Duke Capital plc (LON:DUKE) is the topic of conversation when Hardman & Co’s Analyst Mark Thomas caught up with DirectorsTalk for an exclusive interview.
Q1: You called your recent initiation piece ‘Meeting customer needs, giving investors returns’, what can you tell us about it?
A1: Duke Capital’s unique product provides SMEs across diversified sectors with hybrid, long-term capital, but still allowing the existing team to retain control of the business. By optimising the best of equity and debt, the company aims to achieve equity-type returns with debt levels of risk. It has four pillars to its returns:
A senior secured loan, at interest rates typically over 12% supports their shareholders’ high dividend yield, on our estimates, currently 9%. Second, there is a participating preference share, which grows with customer revenue growth. This, incidentally, is a good inflation hedge as its value increases if borrowers pass on inflation and so grow their revenue line. The third and fourth elements are early exit fees and equity stakes, which should generate ongoing capital growth as the portfolio matures. PE-style due diligence before providing capital, and board participation after, reduces downside risk and management and shareholder interests are aligned.
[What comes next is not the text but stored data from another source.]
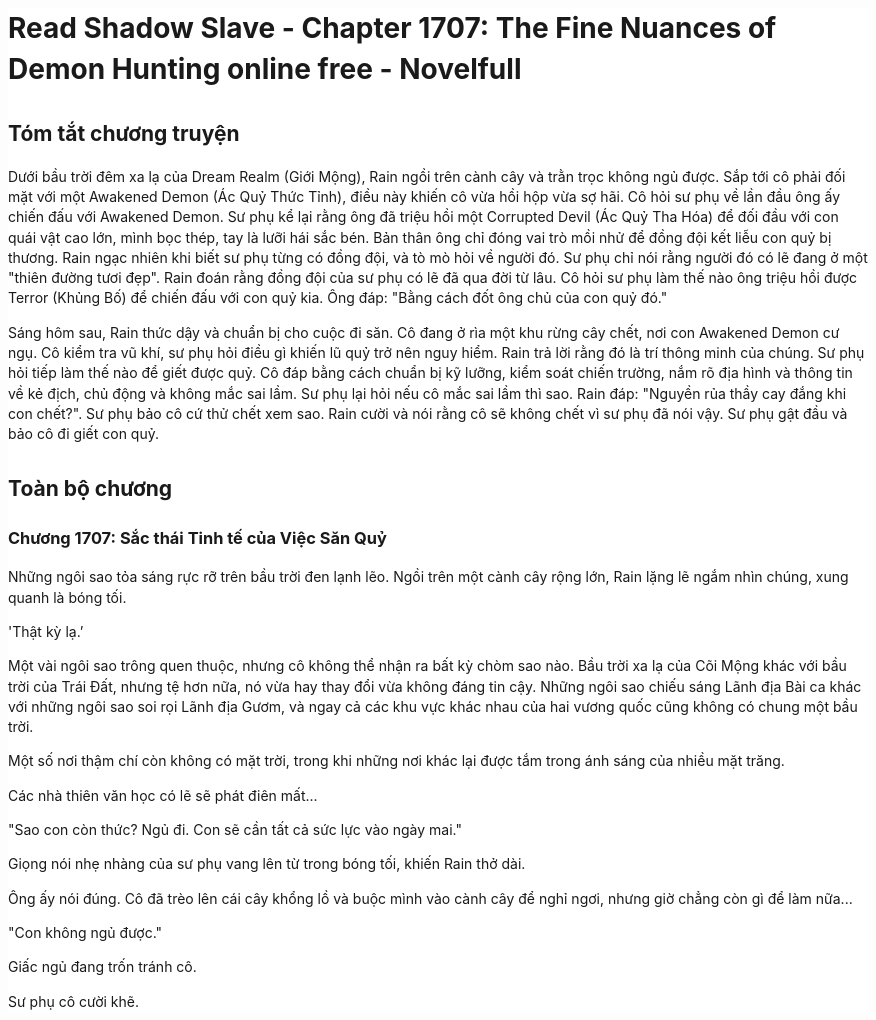 # Read Shadow Slave - Chapter 1707: The Fine Nuances of Demon Hunting online free - Novelfull

## Tóm tắt chương truyện

Dưới bầu trời đêm xa lạ của Dream Realm (Giới Mộng), Rain ngồi trên cành cây và trằn trọc không ngủ được. Sắp tới cô phải đối mặt với một Awakened Demon (Ác Quỷ Thức Tỉnh), điều này khiến cô vừa hồi hộp vừa sợ hãi. Cô hỏi sư phụ về lần đầu ông ấy chiến đấu với Awakened Demon. Sư phụ kể lại rằng ông đã triệu hồi một Corrupted Devil (Ác Quỷ Tha Hóa) để đối đầu với con quái vật cao lớn, mình bọc thép, tay là lưỡi hái sắc bén. Bản thân ông chỉ đóng vai trò mồi nhử để đồng đội kết liễu con quỷ bị thương. Rain ngạc nhiên khi biết sư phụ từng có đồng đội, và tò mò hỏi về người đó. Sư phụ chỉ nói rằng người đó có lẽ đang ở một "thiên đường tươi đẹp". Rain đoán rằng đồng đội của sư phụ có lẽ đã qua đời từ lâu. Cô hỏi sư phụ làm thế nào ông triệu hồi được Terror (Khủng Bố) để chiến đấu với con quỷ kia. Ông đáp: "Bằng cách đốt ông chủ của con quỷ đó."

Sáng hôm sau, Rain thức dậy và chuẩn bị cho cuộc đi săn. Cô đang ở rìa một khu rừng cây chết, nơi con Awakened Demon cư ngụ. Cô kiểm tra vũ khí, sư phụ hỏi điều gì khiến lũ quỷ trở nên nguy hiểm. Rain trả lời rằng đó là trí thông minh của chúng. Sư phụ hỏi tiếp làm thế nào để giết được quỷ. Cô đáp bằng cách chuẩn bị kỹ lưỡng, kiểm soát chiến trường, nắm rõ địa hình và thông tin về kẻ địch, chủ động và không mắc sai lầm. Sư phụ lại hỏi nếu cô mắc sai lầm thì sao. Rain đáp: "Nguyền rủa thầy cay đắng khi con chết?". Sư phụ bảo cô cứ thử chết xem sao. Rain cười và nói rằng cô sẽ không chết vì sư phụ đã nói vậy. Sư phụ gật đầu và bảo cô đi giết con quỷ.

## Toàn bộ chương

### Chương 1707: Sắc thái Tinh tế của Việc Săn Quỷ

Những ngôi sao tỏa sáng rực rỡ trên bầu trời đen lạnh lẽo. Ngồi trên một cành cây rộng lớn, Rain lặng lẽ ngắm nhìn chúng, xung quanh là bóng tối.

'Thật kỳ lạ.’

Một vài ngôi sao trông quen thuộc, nhưng cô không thể nhận ra bất kỳ chòm sao nào. Bầu trời xa lạ của Cõi Mộng khác với bầu trời của Trái Đất, nhưng tệ hơn nữa, nó vừa hay thay đổi vừa không đáng tin cậy. Những ngôi sao chiếu sáng Lãnh địa Bài ca khác với những ngôi sao soi rọi Lãnh địa Gươm, và ngay cả các khu vực khác nhau của hai vương quốc cũng không có chung một bầu trời.

Một số nơi thậm chí còn không có mặt trời, trong khi những nơi khác lại được tắm trong ánh sáng của nhiều mặt trăng.

Các nhà thiên văn học có lẽ sẽ phát điên mất...

"Sao con còn thức? Ngủ đi. Con sẽ cần tất cả sức lực vào ngày mai."

Giọng nói nhẹ nhàng của sư phụ vang lên từ trong bóng tối, khiến Rain thở dài.

Ông ấy nói đúng. Cô đã trèo lên cái cây khổng lồ và buộc mình vào cành cây để nghỉ ngơi, nhưng giờ chẳng còn gì để làm nữa...

"Con không ngủ được."

Giấc ngủ đang trốn tránh cô.

Sư phụ cô cười khẽ.
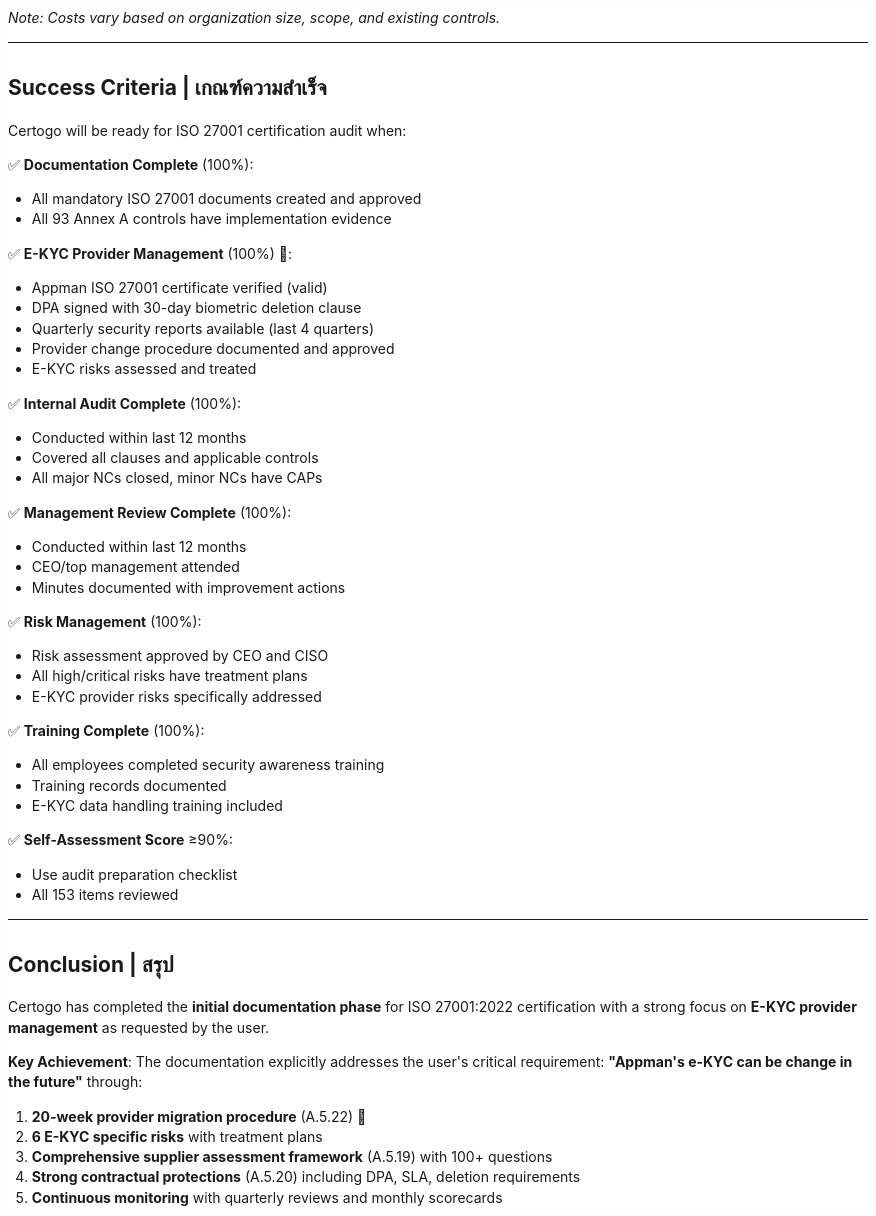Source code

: *Note: Costs vary based on organization size, scope, and existing controls.*

---

## Success Criteria | เกณฑ์ความสำเร็จ

Certogo will be ready for ISO 27001 certification audit when:

✅ **Documentation Complete** (100%):
- All mandatory ISO 27001 documents created and approved
- All 93 Annex A controls have implementation evidence

✅ **E-KYC Provider Management** (100%) 🔴:
- Appman ISO 27001 certificate verified (valid)
- DPA signed with 30-day biometric deletion clause
- Quarterly security reports available (last 4 quarters)
- Provider change procedure documented and approved
- E-KYC risks assessed and treated

✅ **Internal Audit Complete** (100%):
- Conducted within last 12 months
- Covered all clauses and applicable controls
- All major NCs closed, minor NCs have CAPs

✅ **Management Review Complete** (100%):
- Conducted within last 12 months
- CEO/top management attended
- Minutes documented with improvement actions

✅ **Risk Management** (100%):
- Risk assessment approved by CEO and CISO
- All high/critical risks have treatment plans
- E-KYC provider risks specifically addressed

✅ **Training Complete** (100%):
- All employees completed security awareness training
- Training records documented
- E-KYC data handling training included

✅ **Self-Assessment Score** ≥90%:
- Use audit preparation checklist
- All 153 items reviewed

---

## Conclusion | สรุป

Certogo has completed the **initial documentation phase** for ISO 27001:2022 certification with a strong focus on **E-KYC provider management** as requested by the user.

**Key Achievement**: The documentation explicitly addresses the user's critical requirement: **"Appman's e-KYC can be change in the future"** through:

1. **20-week provider migration procedure** (A.5.22) 🔴
2. **6 E-KYC specific risks** with treatment plans
3. **Comprehensive supplier assessment framework** (A.5.19) with 100+ questions
4. **Strong contractual protections** (A.5.20) including DPA, SLA, deletion requirements
5. **Continuous monitoring** with quarterly reviews and monthly scorecards
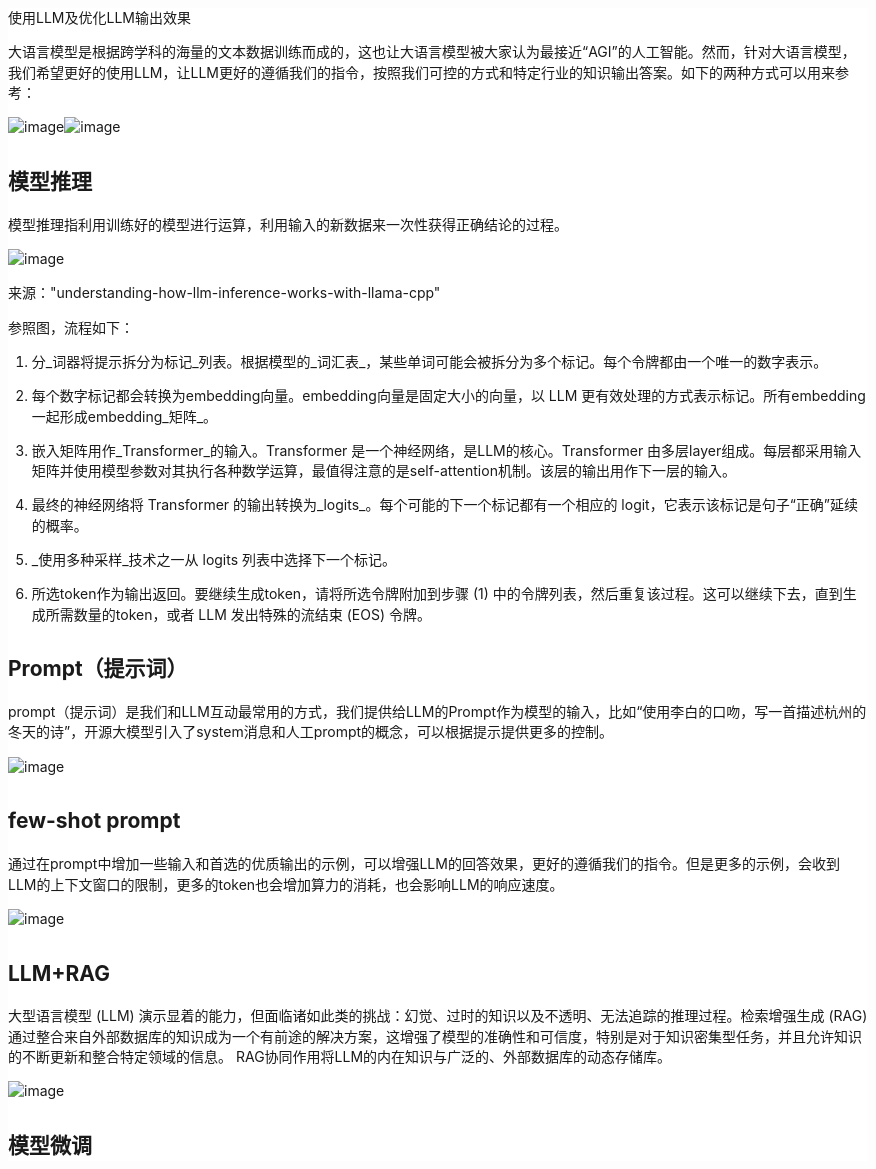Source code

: 使用LLM及优化LLM输出效果

大语言模型是根据跨学科的海量的文本数据训练而成的，这也让大语言模型被大家认为最接近“AGI”的人工智能。然而，针对大语言模型，我们希望更好的使用LLM，让LLM更好的遵循我们的指令，按照我们可控的方式和特定行业的知识输出答案。如下的两种方式可以用来参考：

![image](https://alidocs.oss-cn-zhangjiakou.aliyuncs.com/res/2M9qPBxrVeWZl015/img/4f581b84-5c5f-42a6-87d9-20e25ddeee9a.png)![image](https://alidocs.oss-cn-zhangjiakou.aliyuncs.com/res/2M9qPBxrVeWZl015/img/4fdaf7fd-1b5a-44fb-9b3e-d2e5f70f197c.png)

## 模型推理

模型推理指利用训练好的模型进行运算，利用输入的新数据来一次性获得正确结论的过程。

![image](https://alidocs.oss-cn-zhangjiakou.aliyuncs.com/res/2M9qPBxrVeWZl015/img/7c197455-9310-47cf-9ae7-6e69617e51b5.png)

来源："understanding-how-llm-inference-works-with-llama-cpp"

参照图，流程如下：

1.  分_词器将提示拆分为标记_列表。根据模型的_词汇表_，某些单词可能会被拆分为多个标记。每个令牌都由一个唯一的数字表示。
    
2.  每个数字标记都会转换为embedding向量。embedding向量是固定大小的向量，以 LLM 更有效处理的方式表示标记。所有embedding一起形成embedding_矩阵_。
    
3.  嵌入矩阵用作_Transformer_的输入。Transformer 是一个神经网络，是LLM的核心。Transformer 由多层layer组成。每层都采用输入矩阵并使用模型参数对其执行各种数学运算，最值得注意的是self-attention机制。该层的输出用作下一层的输入。
    
4.  最终的神经网络将 Transformer 的输出转换为_logits_。每个可能的下一个标记都有一个相应的 logit，它表示该标记是句子“正确”延续的概率。
    
5.  _使用多种采样_技术之一从 logits 列表中选择下一个标记。
    
6.  所选token作为输出返回。要继续生成token，请将所选令牌附加到步骤 (1) 中的令牌列表，然后重复该过程。这可以继续下去，直到生成所需数量的token，或者 LLM 发出特殊的流结束 (EOS) 令牌。
    

## Prompt（提示词）

prompt（提示词）是我们和LLM互动最常用的方式，我们提供给LLM的Prompt作为模型的输入，比如“使用李白的口吻，写一首描述杭州的冬天的诗”，开源大模型引入了system消息和人工prompt的概念，可以根据提示提供更多的控制。

![image](https://alidocs.oss-cn-zhangjiakou.aliyuncs.com/res/2M9qPBxrVeWZl015/img/b22fd5e7-4da1-4e94-b766-57d4c1caafc1.png)

## few-shot prompt 

通过在prompt中增加一些输入和首选的优质输出的示例，可以增强LLM的回答效果，更好的遵循我们的指令。但是更多的示例，会收到LLM的上下文窗口的限制，更多的token也会增加算力的消耗，也会影响LLM的响应速度。

![image](https://alidocs.oss-cn-zhangjiakou.aliyuncs.com/res/2M9qPBxrVeWZl015/img/f63b884f-3984-40b6-83e2-6bfdc0984c98.png)

## LLM+RAG

大型语言模型 (LLM) 演示显着的能力，但面临诸如此类的挑战：幻觉、过时的知识以及不透明、无法追踪的推理过程。检索增强生成 (RAG)通过整合来自外部数据库的知识成为一个有前途的解决方案，这增强了模型的准确性和可信度，特别是对于知识密集型任务，并且允许知识的不断更新和整合特定领域的信息。 RAG协同作用将LLM的内在知识与广泛的、外部数据库的动态存储库。 

![image](https://alidocs.oss-cn-zhangjiakou.aliyuncs.com/res/8oLl9y9JQK8zlapY/img/f7985e33-9a2e-4b6d-a4be-87f60a369078.png)

## 模型微调
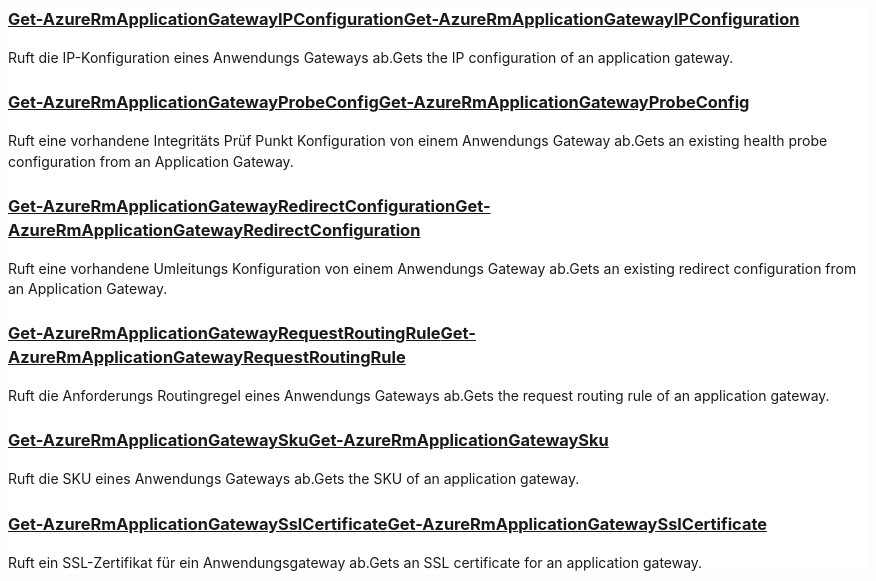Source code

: ### [<span data-ttu-id="23ef6-185">Get-AzureRmApplicationGatewayIPConfiguration</span><span class="sxs-lookup"><span data-stu-id="23ef6-185">Get-AzureRmApplicationGatewayIPConfiguration</span></span>](Get-AzureRmApplicationGatewayIPConfiguration.md)
<span data-ttu-id="23ef6-186">Ruft die IP-Konfiguration eines Anwendungs Gateways ab.</span><span class="sxs-lookup"><span data-stu-id="23ef6-186">Gets the IP configuration of an application gateway.</span></span>

### [<span data-ttu-id="23ef6-187">Get-AzureRmApplicationGatewayProbeConfig</span><span class="sxs-lookup"><span data-stu-id="23ef6-187">Get-AzureRmApplicationGatewayProbeConfig</span></span>](Get-AzureRmApplicationGatewayProbeConfig.md)
<span data-ttu-id="23ef6-188">Ruft eine vorhandene Integritäts Prüf Punkt Konfiguration von einem Anwendungs Gateway ab.</span><span class="sxs-lookup"><span data-stu-id="23ef6-188">Gets an existing health probe configuration from an Application Gateway.</span></span>

### [<span data-ttu-id="23ef6-189">Get-AzureRmApplicationGatewayRedirectConfiguration</span><span class="sxs-lookup"><span data-stu-id="23ef6-189">Get-AzureRmApplicationGatewayRedirectConfiguration</span></span>](Get-AzureRmApplicationGatewayRedirectConfiguration.md)
<span data-ttu-id="23ef6-190">Ruft eine vorhandene Umleitungs Konfiguration von einem Anwendungs Gateway ab.</span><span class="sxs-lookup"><span data-stu-id="23ef6-190">Gets an existing redirect configuration from an Application Gateway.</span></span>

### [<span data-ttu-id="23ef6-191">Get-AzureRmApplicationGatewayRequestRoutingRule</span><span class="sxs-lookup"><span data-stu-id="23ef6-191">Get-AzureRmApplicationGatewayRequestRoutingRule</span></span>](Get-AzureRmApplicationGatewayRequestRoutingRule.md)
<span data-ttu-id="23ef6-192">Ruft die Anforderungs Routingregel eines Anwendungs Gateways ab.</span><span class="sxs-lookup"><span data-stu-id="23ef6-192">Gets the request routing rule of an application gateway.</span></span>

### [<span data-ttu-id="23ef6-193">Get-AzureRmApplicationGatewaySku</span><span class="sxs-lookup"><span data-stu-id="23ef6-193">Get-AzureRmApplicationGatewaySku</span></span>](Get-AzureRmApplicationGatewaySku.md)
<span data-ttu-id="23ef6-194">Ruft die SKU eines Anwendungs Gateways ab.</span><span class="sxs-lookup"><span data-stu-id="23ef6-194">Gets the SKU of an application gateway.</span></span>

### [<span data-ttu-id="23ef6-195">Get-AzureRmApplicationGatewaySslCertificate</span><span class="sxs-lookup"><span data-stu-id="23ef6-195">Get-AzureRmApplicationGatewaySslCertificate</span></span>](Get-AzureRmApplicationGatewaySslCertificate.md)
<span data-ttu-id="23ef6-196">Ruft ein SSL-Zertifikat für ein Anwendungsgateway ab.</span><span class="sxs-lookup"><span data-stu-id="23ef6-196">Gets an SSL certificate for an application gateway.</span></span>
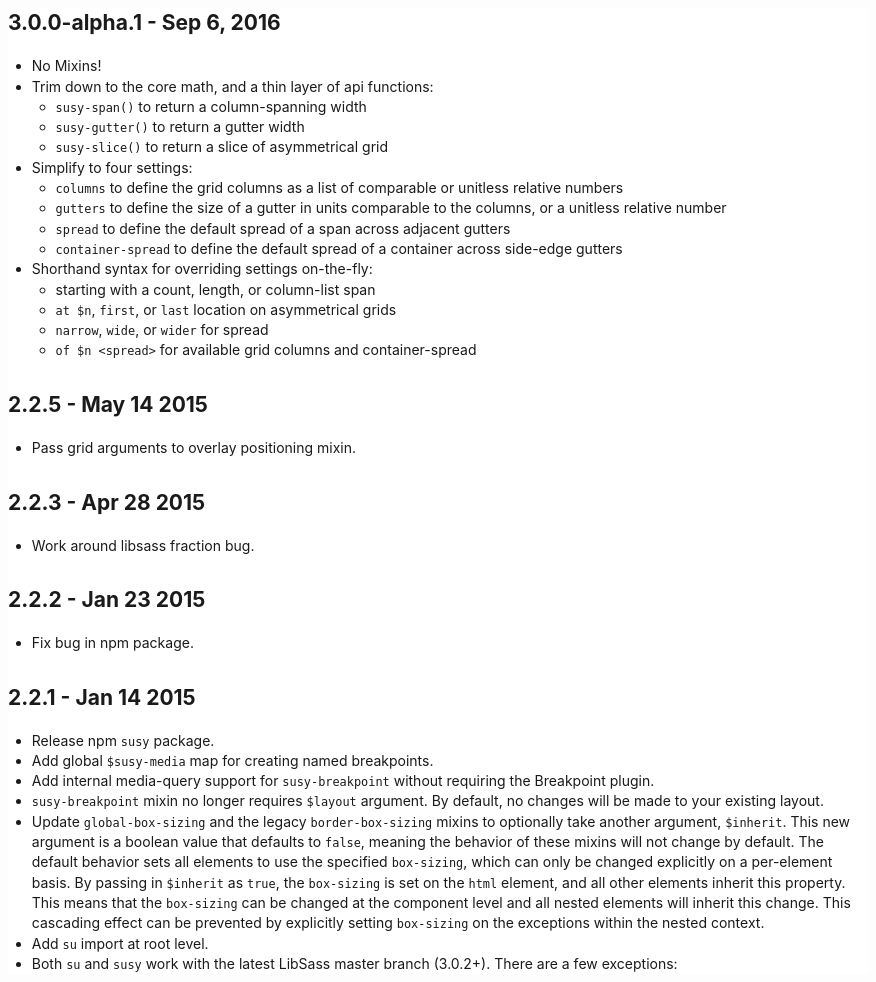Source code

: 
3.0.0-alpha.1 - Sep 6, 2016
---------------------------

- No Mixins!
- Trim down to the core math, and a thin layer of api functions:
  - `susy-span()` to return a column-spanning width
  - `susy-gutter()` to return a gutter width
  - `susy-slice()` to return a slice of asymmetrical grid
- Simplify to four settings:
  - `columns` to define the grid columns
    as a list of comparable or unitless relative numbers
  - `gutters` to define the size of a gutter
    in units comparable to the columns,
    or a unitless relative number
  - `spread` to define the default spread of a span
    across adjacent gutters
  - `container-spread` to define the default spread of a container
    across side-edge gutters
- Shorthand syntax for overriding settings on-the-fly:
  - starting with a count, length, or column-list span
  - `at $n`, `first`, or `last` location on asymmetrical grids
  - `narrow`, `wide`, or `wider` for spread
  - `of $n <spread>` for available grid columns and container-spread


2.2.5 - May 14 2015
-------------------

- Pass grid arguments to overlay positioning mixin.


2.2.3 - Apr 28 2015
-------------------

- Work around libsass fraction bug.


2.2.2 - Jan 23 2015
-------------------

- Fix bug in npm package.


2.2.1 - Jan 14 2015
-------------------

- Release npm ``susy`` package.
- Add global ``$susy-media`` map for creating named breakpoints.
- Add internal media-query support for ``susy-breakpoint``
  without requiring the Breakpoint plugin.
- ``susy-breakpoint`` mixin no longer requires ``$layout`` argument.
  By default, no changes will be made to your existing layout.
- Update ``global-box-sizing`` and the legacy ``border-box-sizing``
  mixins to optionally take another argument, ``$inherit``. This new
  argument is a boolean value that defaults to ``false``, meaning the
  behavior of these mixins will not change by default. The default
  behavior sets all elements to use the specified ``box-sizing``,
  which can only be changed explicitly on a per-element basis. By passing
  in ``$inherit`` as ``true``, the ``box-sizing`` is set on the
  ``html`` element, and all other elements inherit this property. This
  means that the ``box-sizing`` can be changed at the component level
  and all nested elements will inherit this change. This cascading
  effect can be prevented by explicitly setting ``box-sizing`` on the
  exceptions within the nested context.
- Add ``su`` import at root level.
- Both ``su`` and ``susy`` work with the latest LibSass master branch (3.0.2+).
  There are a few exceptions:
The key thing, to me though, is it has a unique product, which meets specific customers’ needs and, by doing that, it can generate good returns.
Q2: You highlight the growth options they have, can you summarise them for our listeners?
A2: The company’s earnings can grow with i) more revenue in the existing book as clients grow revenue, ii) positive inflation gearing, iii) gross advances (new clients and follow-on investments), iv) operational leverage, v) exit fees, vi) increasing value in equity stakes, and vii) high barriers to entry limit competition.
Q3: What about the downside protections?
A3: Risk appears well managed with i) a highly selective approach to new deals, ii) appropriate counterparty assessment and excellent ongoing monitoring, iii) portfolio diversity and senior security, iv) active management of problem situations, and v) a floor to annual revenue adjustment.
Q4 Your note highlights how Duke Capital’s product sits between equity and debt and that it is by giving customer benefits that it can generate investor returns. What are the key customer benefits?
A4: The finance is long-term with an initial contractual term of up to 30 years. Borrowers can redeem early, but they have certainty in finance. The product is amortising, so there are no large bullet repayments to face at maturity. Unlike private equity, the control of the business stays with the current owners, who retain the vast majority of the upside if the business performs well.
Other benefits include the tax deductibility of the cost (unlike PE dividends), there are no sector limits constraining finance (unlike the banks), and covenants are sensible.
Q5: Finally, what about the risks?
A5: Counterparty risk is core to any finance provider. Currently, there is adverse sentiment to most speciality finance businesses. We see a short-term dependence on key staff. Many investors are unfamiliar with the product, there are few comparators, and the underlying assets are likely to be illiquid.
Duke Capital is a leading provider of hybrid capital solutions for SME business owners in UK, Europe, and North America, combining the best features of both equity and debt.